Despite having to pay for the medicine, Natalie Schellack, a professor in pharmacology at the University of Pretoria, said at an SAPC press briefing last week that the hidden expenses of getting treatment, such as travelling to a government facility and waiting in line, add considerable cost to treatment — which could make getting your pills at a private pharmacy attractive.
Indeed, studies show that having HIV services like testing and medicine collection at a private pharmacy ups the demand for these. Moreover, clients who choose to have a trained pharmacist follow the progress of their ARV treatment get to viral suppression just as well as patients who are treated by a doctor.
Gray adds that Pimart also offers an opportunity for the government programme to expand access to ARVs by potentially supplying free state stock to these pharmacies, in the same way as getting childhood vaccines or contraceptives via a private facility, even when the pharmacy can charge a service fee.
The health department has not yet announced whether they will have such partnerships with private pharmacies. Bhekisisa has asked the health department for a response and we will update the story once they have responded.

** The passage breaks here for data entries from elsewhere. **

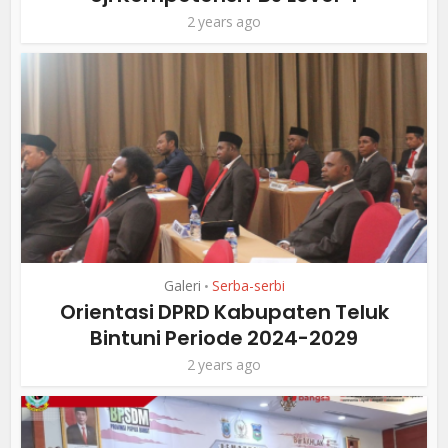
2 years ago
Galeri
Serba-serbi
•
Orientasi DPRD Kabupaten Teluk
Bintuni Periode 2024-2029
2 years ago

In July, the WHO also said that using a spot sample of dry blood for a viral load test at a clinic can help to check how well people are doing on their medication, especially in rural areas where it might be difficult to get liquid samples to a lab. For this, someone’s finger is pricked and a drop of blood is dabbed onto a special paper card, which is then analysed.
Will these plans get us to our 95-95-95 goals in the next year and a half?
“It’s complex,” says Venter.
“We’ve done the easy stuff. The last 20–30% will take far more effort to work out. I suspect making both testing and getting on treatment easier will go some way in getting us there, but not all the way.”